When I heard the above statement this weekend, it stood out to me what the sentence doesn’t say. It doesn’t say, “My sheep hear my words.” It doesn’t say “My sheep hear my teachings,” and it doesn’t say, “My sheep hear my instructions.” It says, “My sheep hear my voice. [Italics mine]”

A voice isn’t an idea. It isn’t a string of ideas forming a message. Like the many human inventions that it surpasses, it’s a carrier for the message. It can be small and brittle like a glass bottle. It can be warm and gentle as a May breeze, as harsh and loud as the ship’s whistle or as gravelly as the air in a worn parking lot on a gusty March day.

Words can say one thing while the voice that delivers them says the opposite. One voice can be similar to another, but no voice is exactly the same. (At least I think this last statement is true. I’m far from a voice scientist. I’m only writing from my experience.) To communicate with another living creature using one’s voice can be a powerful and intimate experience — intimate, I think, because the process that voices use to communicate is only partly a conscious one.
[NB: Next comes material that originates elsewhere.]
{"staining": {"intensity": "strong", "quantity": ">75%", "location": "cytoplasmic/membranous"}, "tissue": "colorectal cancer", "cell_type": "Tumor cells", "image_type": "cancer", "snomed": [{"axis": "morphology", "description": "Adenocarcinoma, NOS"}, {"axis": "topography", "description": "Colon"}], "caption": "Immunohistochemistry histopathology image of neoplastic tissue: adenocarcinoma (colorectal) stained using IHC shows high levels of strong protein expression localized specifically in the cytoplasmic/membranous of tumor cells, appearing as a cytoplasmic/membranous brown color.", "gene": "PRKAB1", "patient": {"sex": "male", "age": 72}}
A familiar quality of a certain voice can touch us in ways we can’t quite put into words.

. . . I know them, and they follow me.

John 10:27

That’s why I find it so fitting that John 10:27 says “My sheep hear my voice. I know them, and they follow me” God reaches us in ways that go beyond any means — words being one — that we use to create order around us. God speaks with the voice of the Spirit and gives us the ears of the Spirit to hear that voice. That’s what I thought when I found the picture I’m including with this post. To me, the picture looks like a flame in the shape of an ear. This image reminds me that the ears of the spirit are sensitive to the vibrations of Divine Love and that the heart of the Spirit responds to this Love by sharing it.

Work cited

The Bible. The New American Bible Revised Edition, Kindle edition, Fairbrother, 2011.